(MATERIAL SUPPLIED begins)

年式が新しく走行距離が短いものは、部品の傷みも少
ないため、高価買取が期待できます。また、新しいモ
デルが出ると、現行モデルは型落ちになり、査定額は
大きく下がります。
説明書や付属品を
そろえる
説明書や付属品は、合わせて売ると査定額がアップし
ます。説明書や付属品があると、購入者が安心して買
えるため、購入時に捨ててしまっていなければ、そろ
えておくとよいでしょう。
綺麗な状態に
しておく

(MATERIAL SUPPLIED ends)

__EXERCISE AIM__
Every line above should be written out again, unchanged.

__WRITTEN RESPONSE__
年式が新しく走行距離が短いものは、部品の傷みも少
ないため、高価買取が期待できます。また、新しいモ
デルが出ると、現行モデルは型落ちになり、査定額は
大きく下がります。
説明書や付属品を
そろえる
説明書や付属品は、合わせて売ると査定額がアップし
ます。説明書や付属品があると、購入者が安心して買
えるため、購入時に捨ててしまっていなければ、そろ
えておくとよいでしょう。
綺麗な状態に
しておく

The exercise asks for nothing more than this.